San Cristóbal de las Casas
San Cristóbal de las Casas (population 186000), also known by its native Tzotzil name, Jovel (pronounced [xɤ̞ˈve̞l]), is a town and municipality located in the Central Highlands, at an elevation of 2,100 metres. region of the Mexican state of Chiapas.
Founded about 1528 as Villa Real, the settlement was renamed on various occasions before acquiring its present name (1848), which honours Bartolomé de Las Casas, the first bishop of Chiapas. Many colonial buildings remain in the city, the most notable of which is the Santo Domingo church, built in the 16th and 17th centuries.
San Cristóbal was the Chiapas state capital from 1824 to 1892, but remained relatively isolated until the 1970s, when tourism began to influence its economy.

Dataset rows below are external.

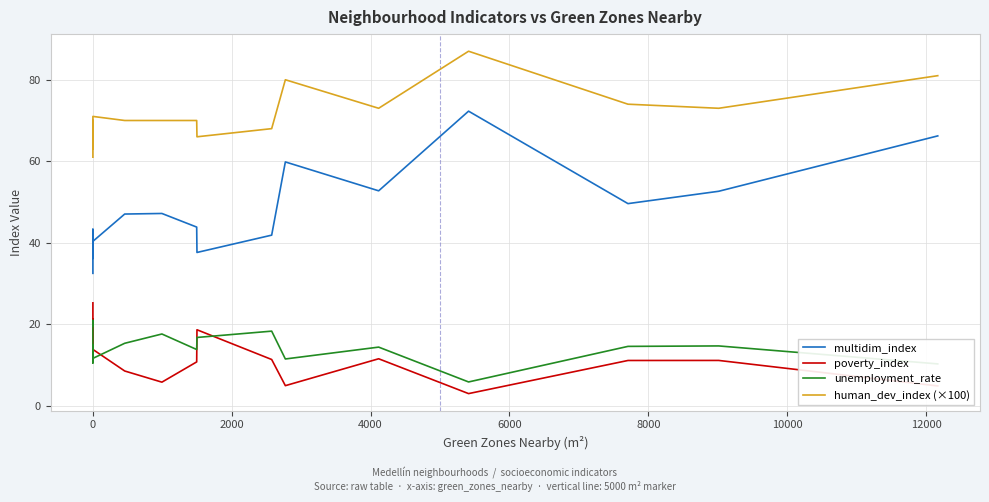

True or false: unemployment_rate and multidim_index cross at least once.

False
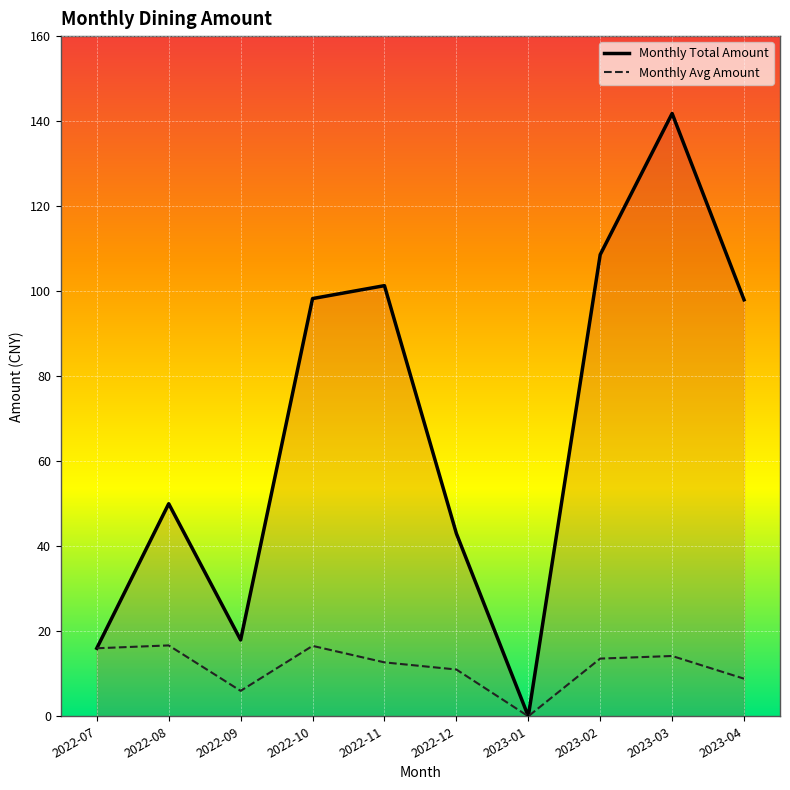

Is it true that Monthly Total Amount equals 74.2 at 2022-08?

False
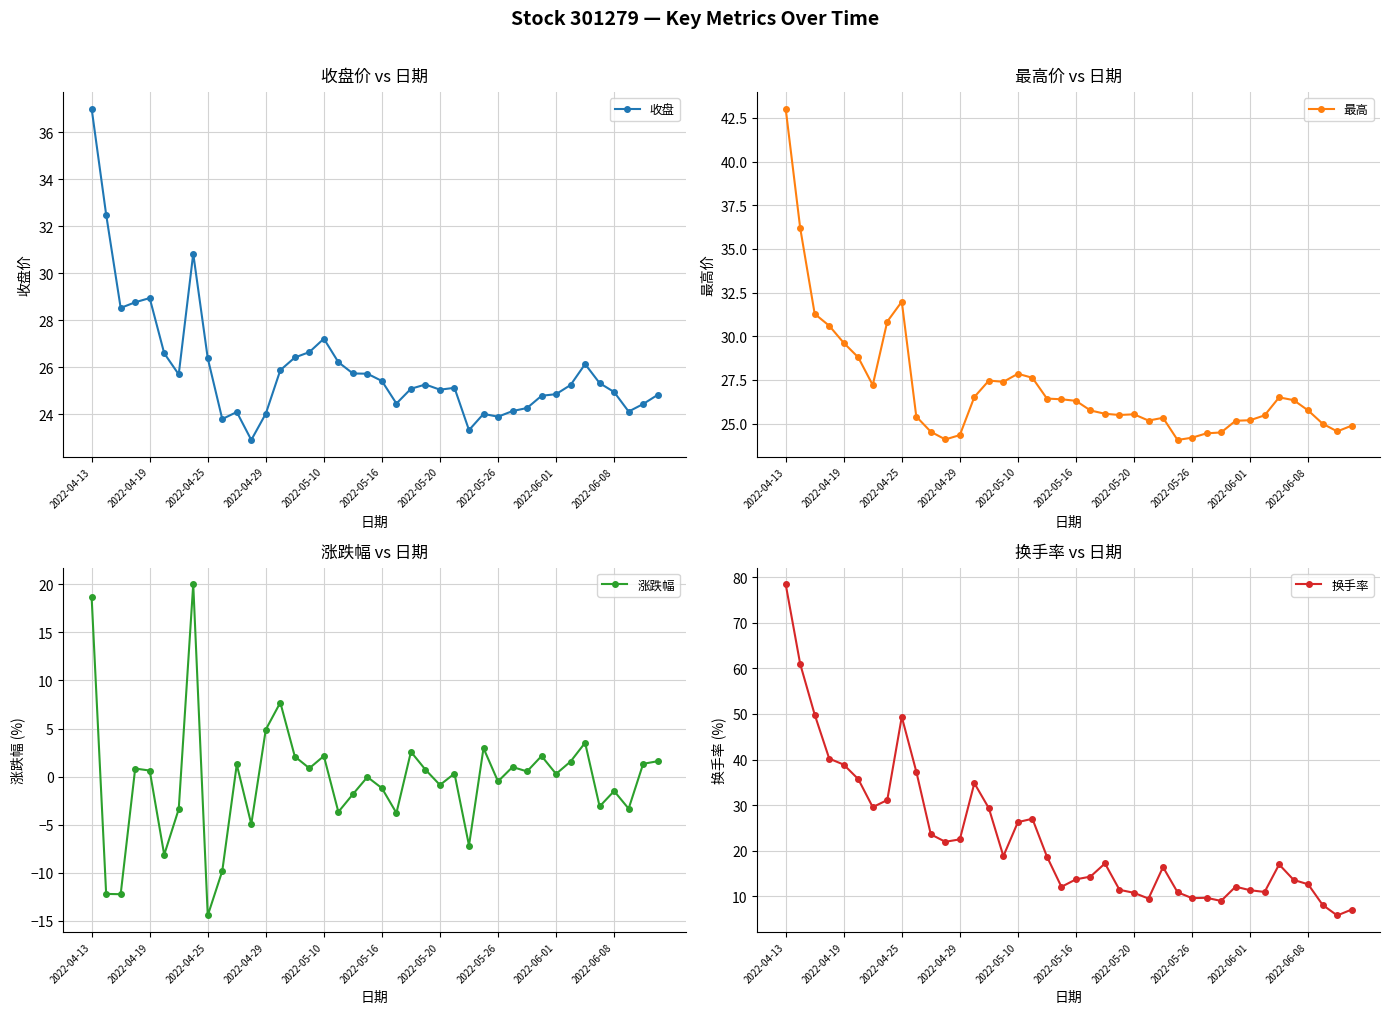

What is the minimum value for 换手率?

5.8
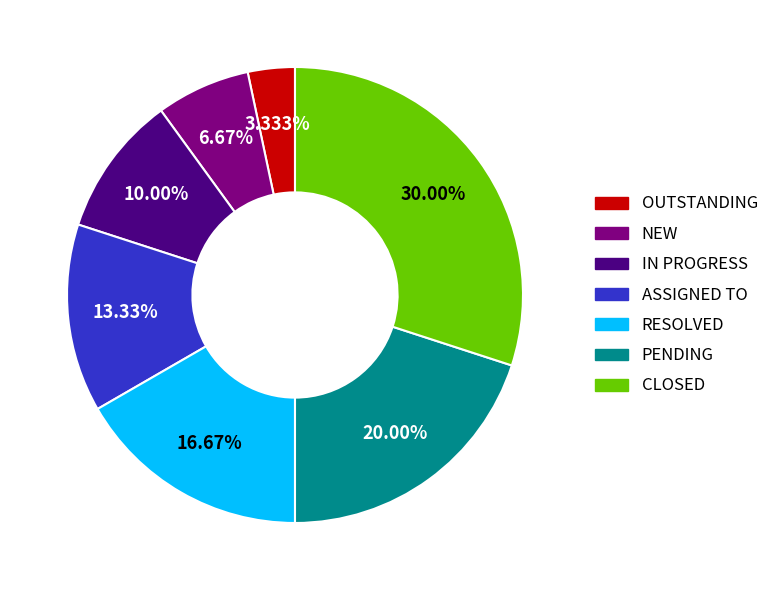

How many segments does this pie chart have?

7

Recent decades have seen an influx of indigenous villagers into the ‘Cinturón de Miseria’ (Belt of Misery), a series of impoverished, violence-ridden, makeshift colonies around San Cristóbal’s periférico (ring road). Many of these people are here because they have been expelled from Chamula and other communities as a result of internal politico-religious conflicts. Most of the craft sellers around Santo Domingo church and the underage hawkers around town come from the Cinturón de Miseria.
San Cristóbal was catapulted into the international limelight on January 1, 1994, when the Zapatista rebels selected it as one of four places in which to launch their revolution, seizing and sacking government offices in the town before being driven out within a few days by the Mexican army. Political and social tensions remain, but San Cristóbal continues to attract travelers, real estate investment and a growing middle class.